NEWS

Iraq war veteran tells stories of WWII vets who joined the fight for civil rights

Matt Soergel
University of North Florida graduate student Bryan Higham wrote his thesis on African-American World War II veterans who came home to Jacksonville and helped make changes during the Civil Rights era.

Bryan Higham knows first-hand how serving in the military can change a person: He joined the Army as a teenager, and did two tours in the infantry in Iraq, earning the rank of sergeant between deployments.

"After 9/11 it really called to me. It was a way for me to go and do something on my own," he said. "It was a pretty transformative and powerful experience."

So, years later, casting about for a topic for his honors thesis in history, he came across the stories of other men who'd served their country, and been changed by their experiences - only to come home and find that the system they'd fought for was still horribly unfair, for them and their families.

That led to his thesis: "Jacksonville's Greatest Generation: The Contribution of African American Veterans to the Civil Rights Movement 1945-1960."

Black Southerners who served in the segregated Armed Forces during World War II came home to a segregated society where little had changed while they were gone.

The vets, though, weren't the same.

They'd seen other parts of the world, where, Higham said, they were thought of as "Americans," not black Americans. They'd been given responsibility, learned skills. They'd served their country in a terrible fight.

They were ready to make change at home, particularly since many could now go to college on the GI Bill.

"You see that, especially in the context of what was going on, the things our country claimed to be fighting against - against oppression, fighting for democracy," Higham said. "Veterans were extremely well-equipped to pick up that fight and take it to a new level."

Higham, now 29, wrote his thesis for a history degree from the University of North Florida. He's working there as a graduate teaching assistant while getting his master's degree.

His work focused particularly on two Jacksonville veterans: Elcee Lucas, a printer and civil rights activist, and Ernest Jackson, an attorney.

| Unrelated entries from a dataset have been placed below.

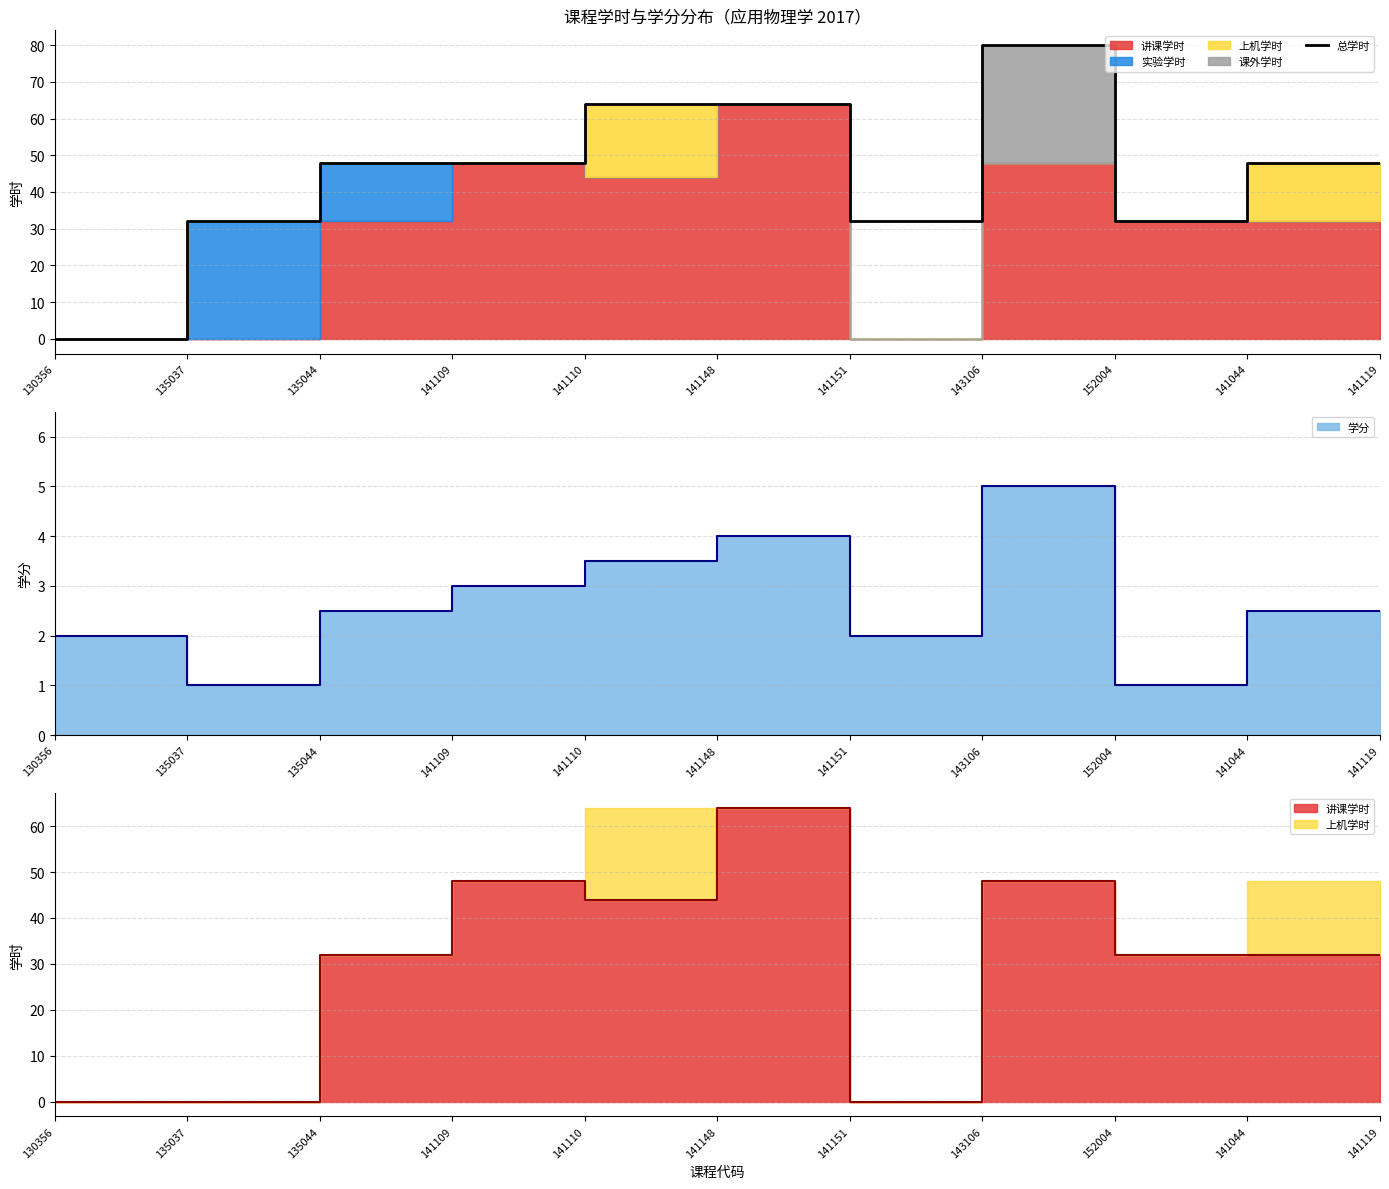

How many points are lower than both their immediate neighbors (excluding endpoints)?

2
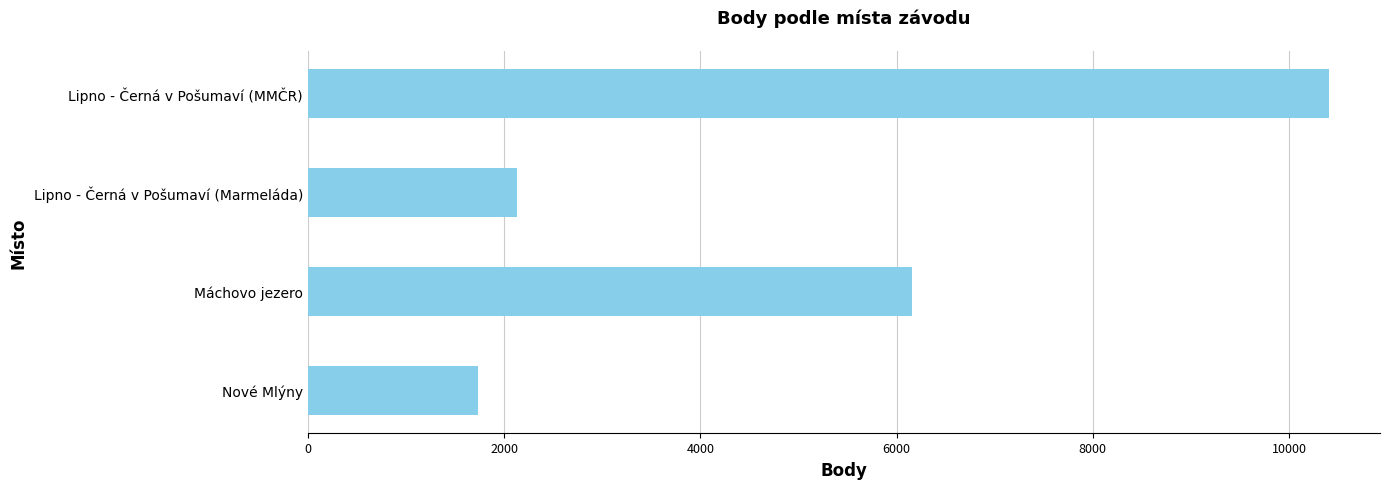

Is it true that the value at Lipno - Černá v Pošumaví (MMČR) is 3058?

False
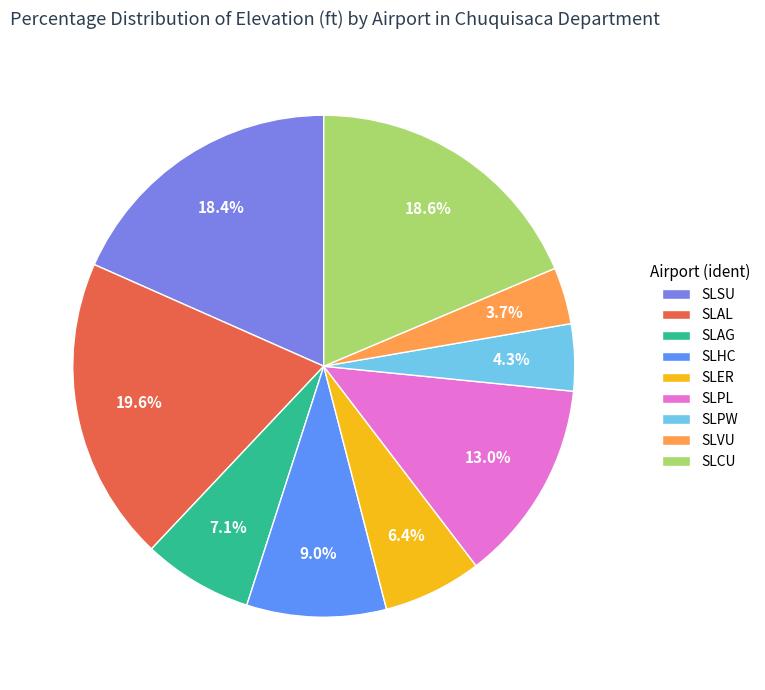

What is the total percentage of SLAL and SLPW?

23.9%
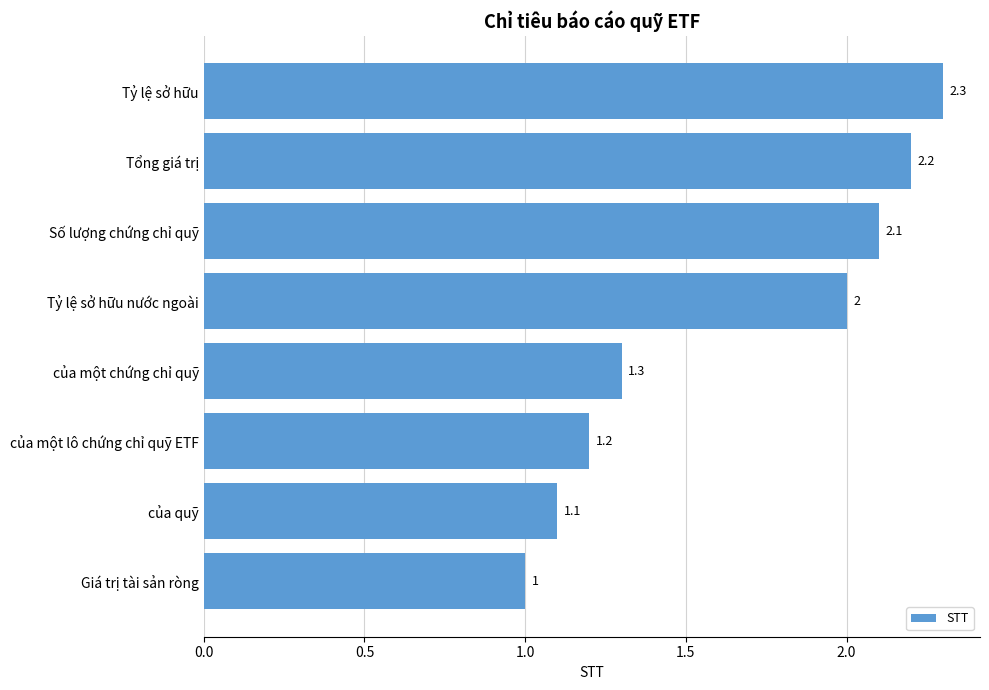

Reading bottom to top, transcribe all the data shown in this chart.

1.0	1.1	1.2	1.3	2.0	2.1	2.2	2.3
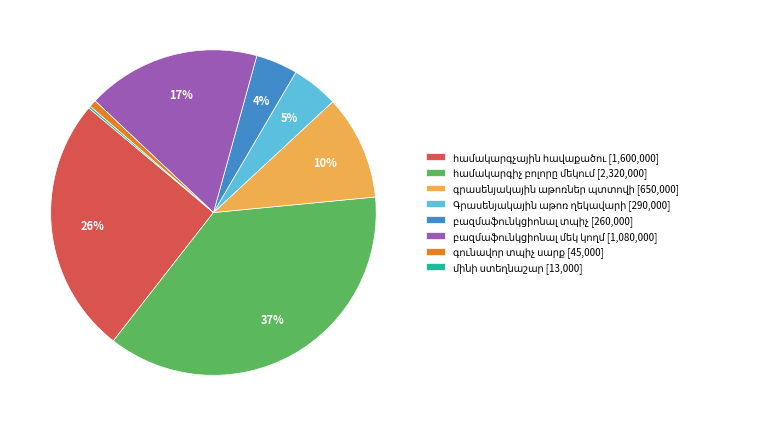

Is there a majority slice in this chart?

No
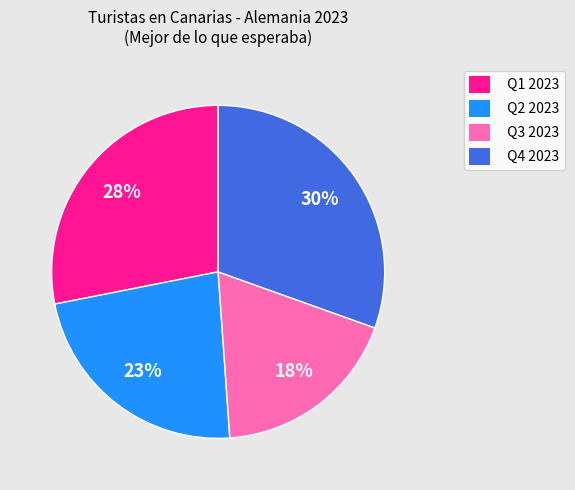

How many slices are in this pie chart?

4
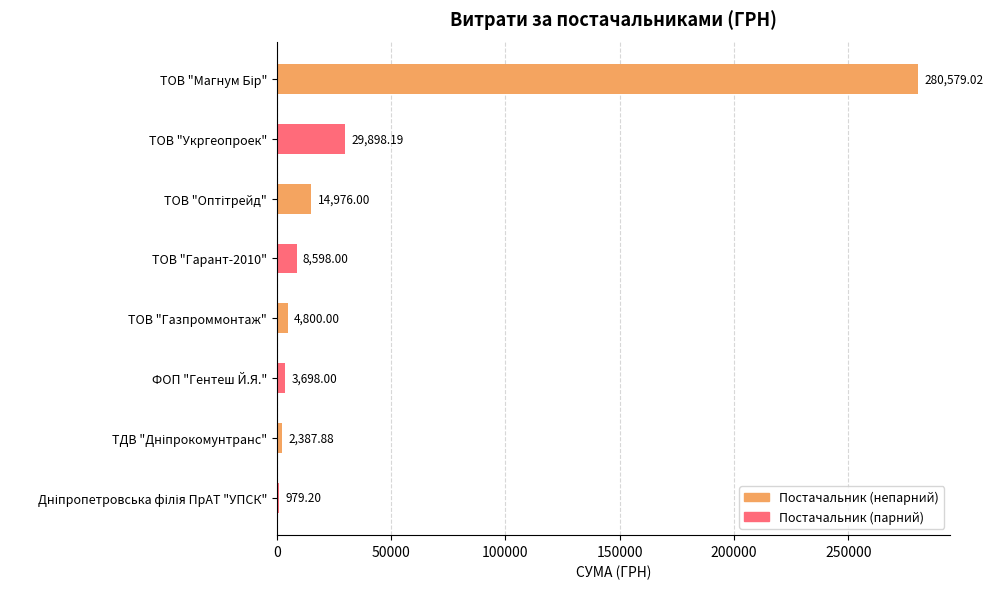

What is the change in value from ТОВ "Укргеопроек" to ФОП "Гентеш Й.Я."?

-26200.2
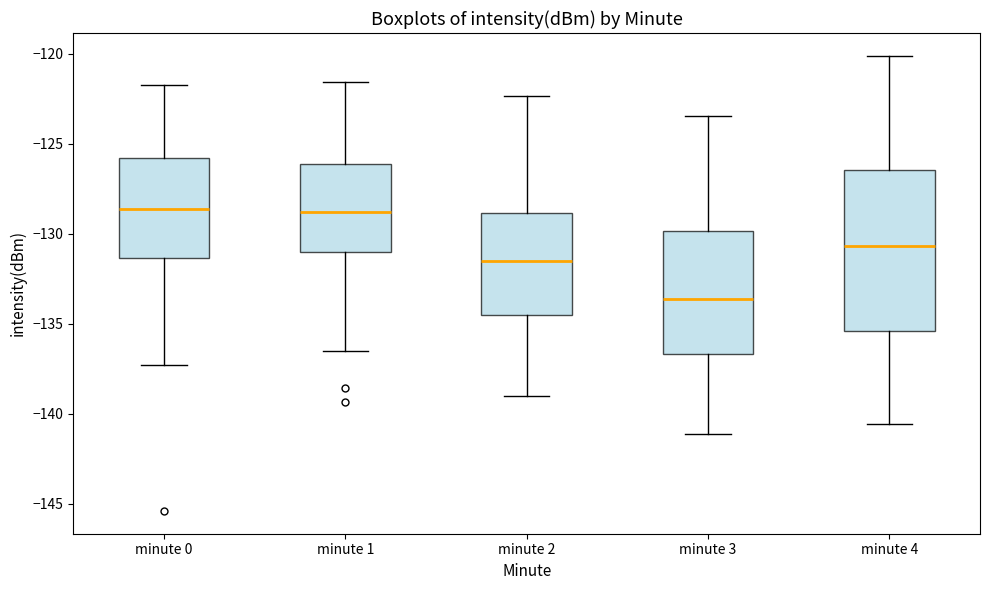

Comparing the boxes themselves (not the whiskers), which one is the tallest?

minute 4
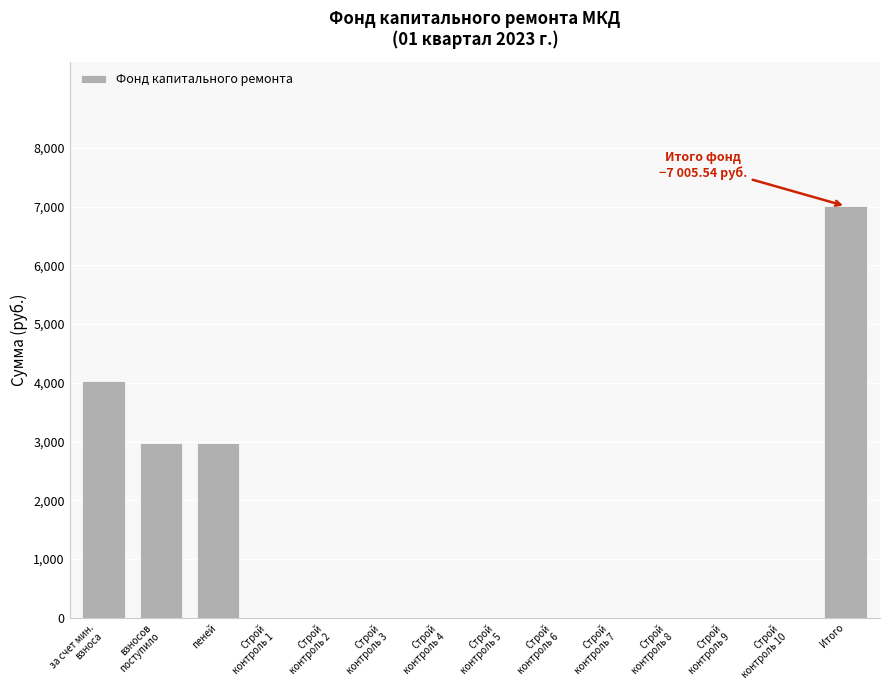

What is the sum of all values?

16990.4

After returning from the war, Lucas - who spent some time studying journalism at Oxford University - got active in politics in 1947 after a black candidate ran for City Council and lost. In Jacksonville, he spent decades recruiting blacks to run for office. And he met with candidates, black and white, who sought his endorsement.

"Politics is a hell of a game," he said in a 1989 interview. "but it's the only way you could ever get anything done.

During nine weeks in 1950, he helped lead a voter registration drive that increased the city's number of black registered voters from 9,000 to 24,000, according to his obituary in the Times-Union.

The next year he ran, unsuccessfully, for city council, then spent years working to get blacks into political office.

He had a print shop, the Telegraph Press, on Moncrief Road, where African-American leaders often met until late at night, plotting political strategy. In 1967, Lucas and others engineered the ground-breaking City Council victories of African-American candidates Mary Singleton and Sallye Mathis.

He said that while whites were often opposed to black candidates trying for office, he saw little outright racism in politics.

"One thing I'll say about Jacksonville," he said in 1978. "I have not seen anything like threats, or damage or harm to an office ... But they can beat you another way if you have no moxie."

Lucas died in 1997 at 80 years old.

Jackson, meanwhile, got a law degree at Howard University and soon took on civil rights cases showing unfairness against blacks in the judicial system. He also tackled cases in Jacksonville, including one granting blacks the right to use public golf courses on any day - not just those days designated for them.

Jackson died in 1979, at 57.

He was a candidate for several political offices, his obituary noted, but was never elected.

He did win the Democratic nomination for justice of the peace in 1956, but after that victory, a white candidate he had defeated filed a suit saying the district from which he ran had been improperly drawn. The courts agreed, and the party allowed the white candidate to run from another district, while shutting Jackson out.

Jackson sued. But after two years in the courts he allowed the case to drop.

Stories at the time described him as a disabled veteran of World War II in both the European and Pacific theaters.

After losing a race for the state legislature in the early 1960s, he vowed to continue working to give blacks a voice and a better chance at getting good jobs. Though from here on out, he said, they might have to turn to the courts for equal rights, since victories at the ballot box were so rare.

United Press International quoted him: "If we want to protect our youth, then we must open these doors for them."